= Goal of the exercise =
Every entry below should be returned exactly as it appears, with pictures left out.

Dataset excerpts

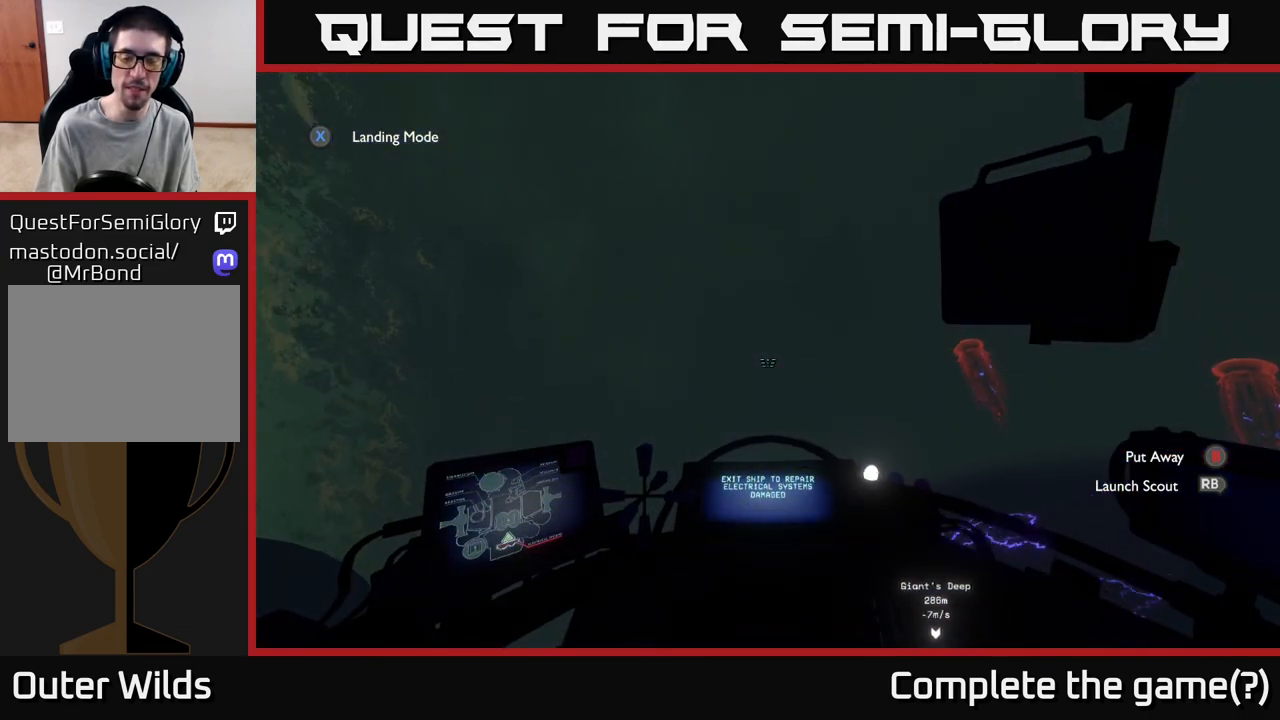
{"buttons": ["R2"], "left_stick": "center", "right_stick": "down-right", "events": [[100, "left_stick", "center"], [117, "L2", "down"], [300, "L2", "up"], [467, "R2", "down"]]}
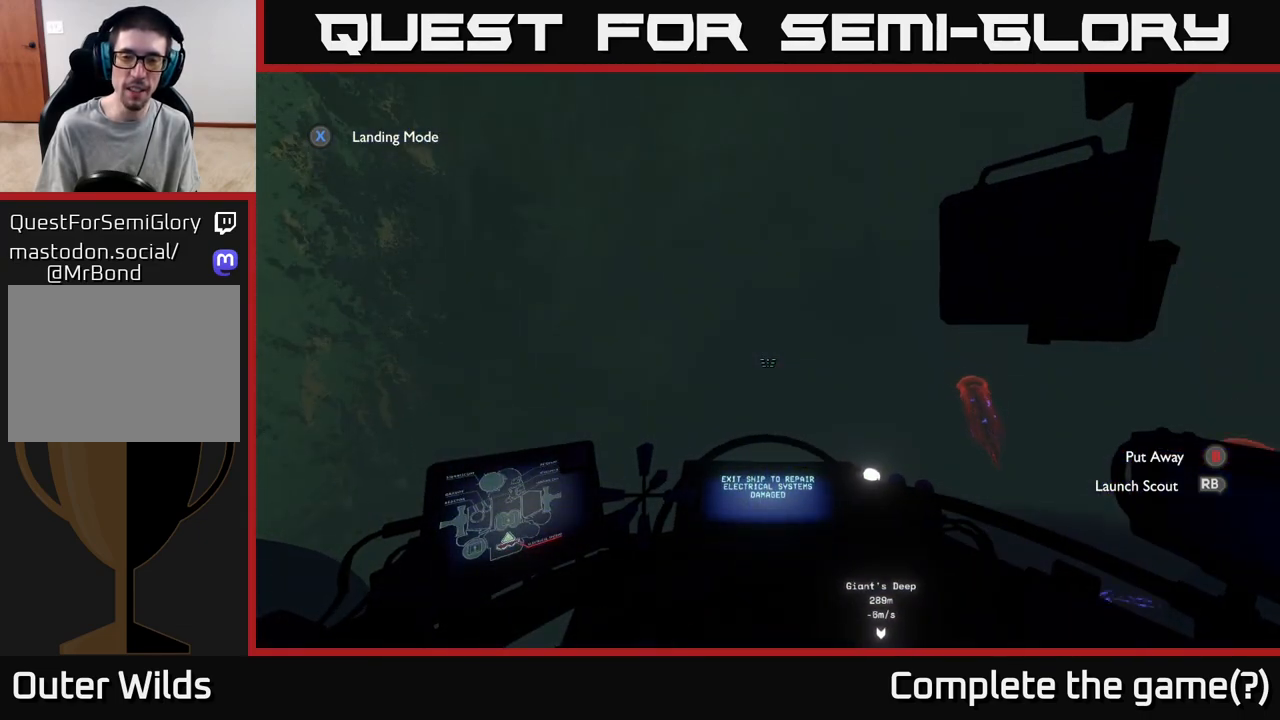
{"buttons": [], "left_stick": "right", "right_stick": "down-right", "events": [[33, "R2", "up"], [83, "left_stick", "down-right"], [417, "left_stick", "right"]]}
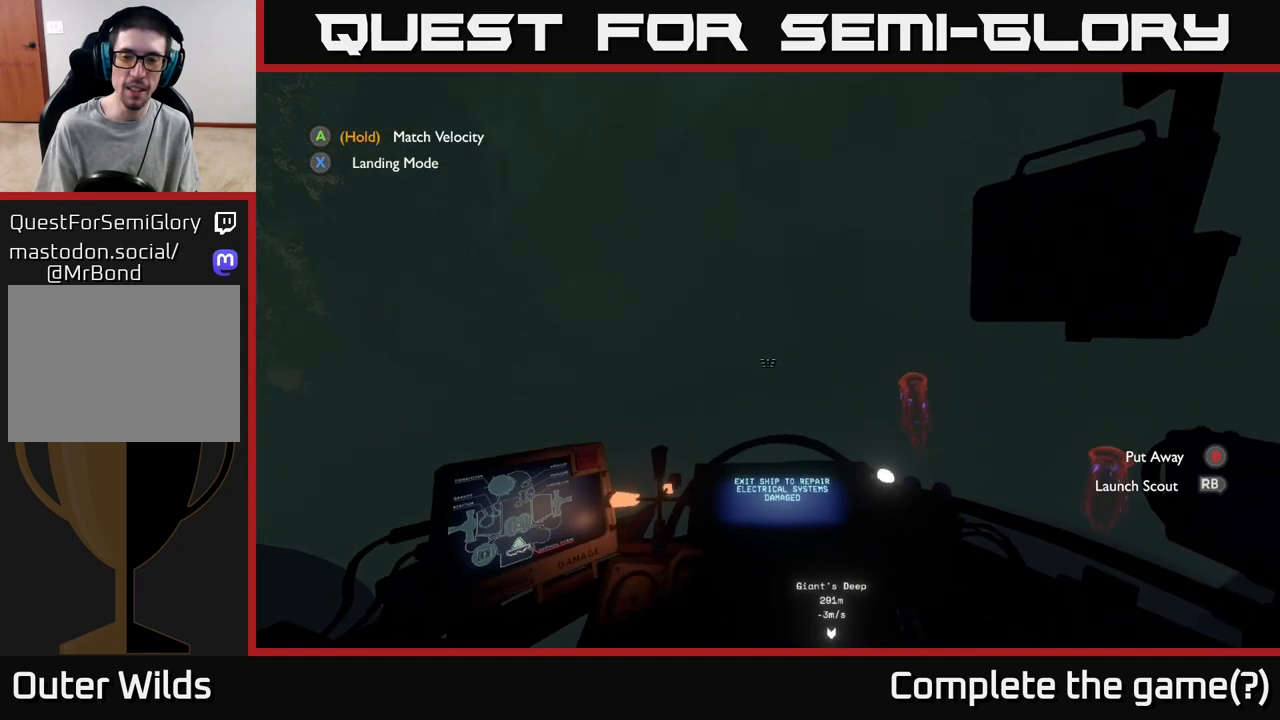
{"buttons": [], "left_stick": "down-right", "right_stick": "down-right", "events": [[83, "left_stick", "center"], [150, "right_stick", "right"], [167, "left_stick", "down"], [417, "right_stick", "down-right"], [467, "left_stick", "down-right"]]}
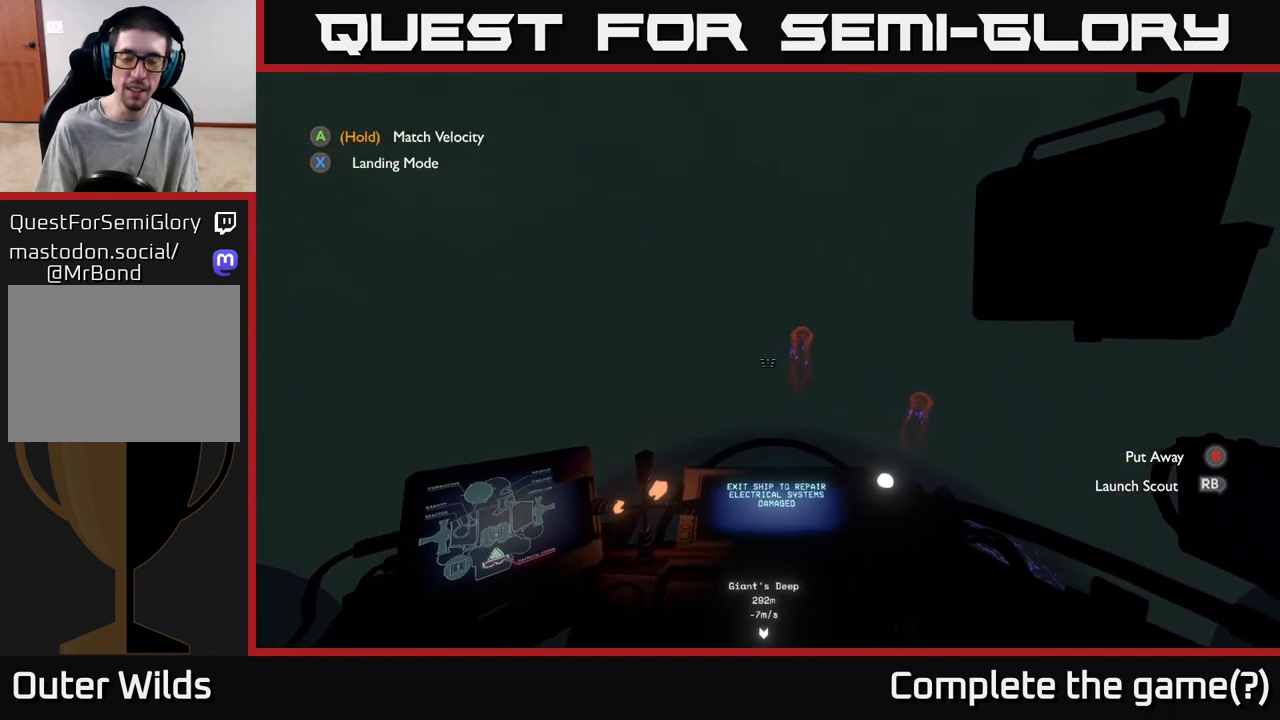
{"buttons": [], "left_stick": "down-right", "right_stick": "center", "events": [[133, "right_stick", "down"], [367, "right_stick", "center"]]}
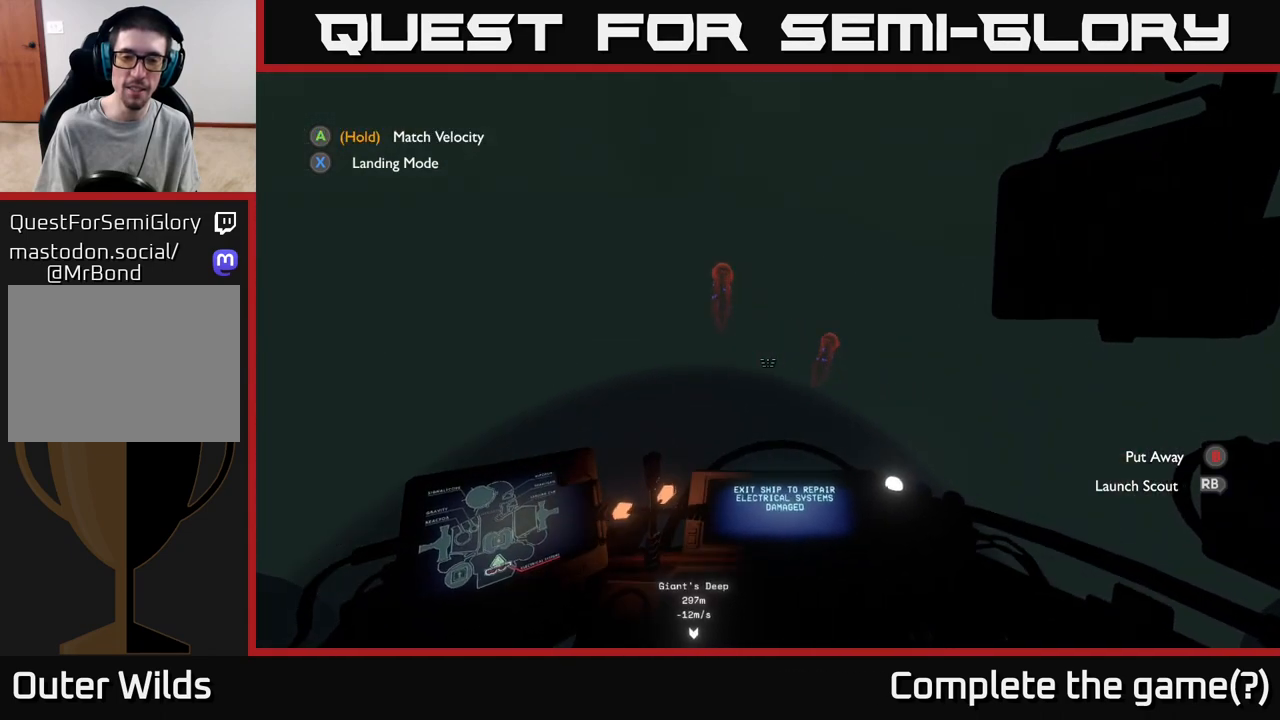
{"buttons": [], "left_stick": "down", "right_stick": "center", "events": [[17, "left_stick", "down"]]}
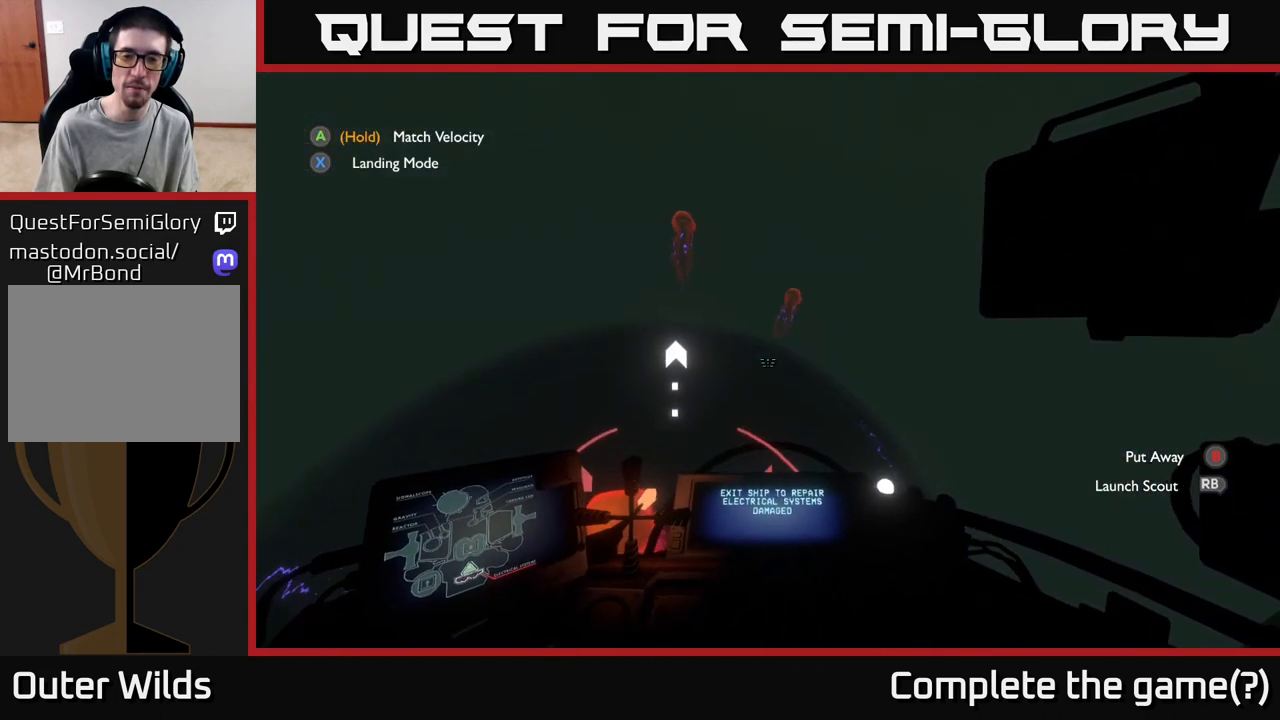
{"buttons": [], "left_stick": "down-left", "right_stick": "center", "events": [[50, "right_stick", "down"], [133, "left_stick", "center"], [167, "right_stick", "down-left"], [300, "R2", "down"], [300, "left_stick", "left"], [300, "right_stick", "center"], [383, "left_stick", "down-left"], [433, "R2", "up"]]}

= Task answer =
{"buttons": ["R2"], "left_stick": "center", "right_stick": "down-right", "events": [[100, "left_stick", "center"], [117, "L2", "down"], [300, "L2", "up"], [467, "R2", "down"]]}
{"buttons": [], "left_stick": "right", "right_stick": "down-right", "events": [[33, "R2", "up"], [83, "left_stick", "down-right"], [417, "left_stick", "right"]]}
{"buttons": [], "left_stick": "down-right", "right_stick": "down-right", "events": [[83, "left_stick", "center"], [150, "right_stick", "right"], [167, "left_stick", "down"], [417, "right_stick", "down-right"], [467, "left_stick", "down-right"]]}
{"buttons": [], "left_stick": "down-right", "right_stick": "center", "events": [[133, "right_stick", "down"], [367, "right_stick", "center"]]}
{"buttons": [], "left_stick": "down", "right_stick": "center", "events": [[17, "left_stick", "down"]]}
{"buttons": [], "left_stick": "down-left", "right_stick": "center", "events": [[50, "right_stick", "down"], [133, "left_stick", "center"], [167, "right_stick", "down-left"], [300, "R2", "down"], [300, "left_stick", "left"], [300, "right_stick", "center"], [383, "left_stick", "down-left"], [433, "R2", "up"]]}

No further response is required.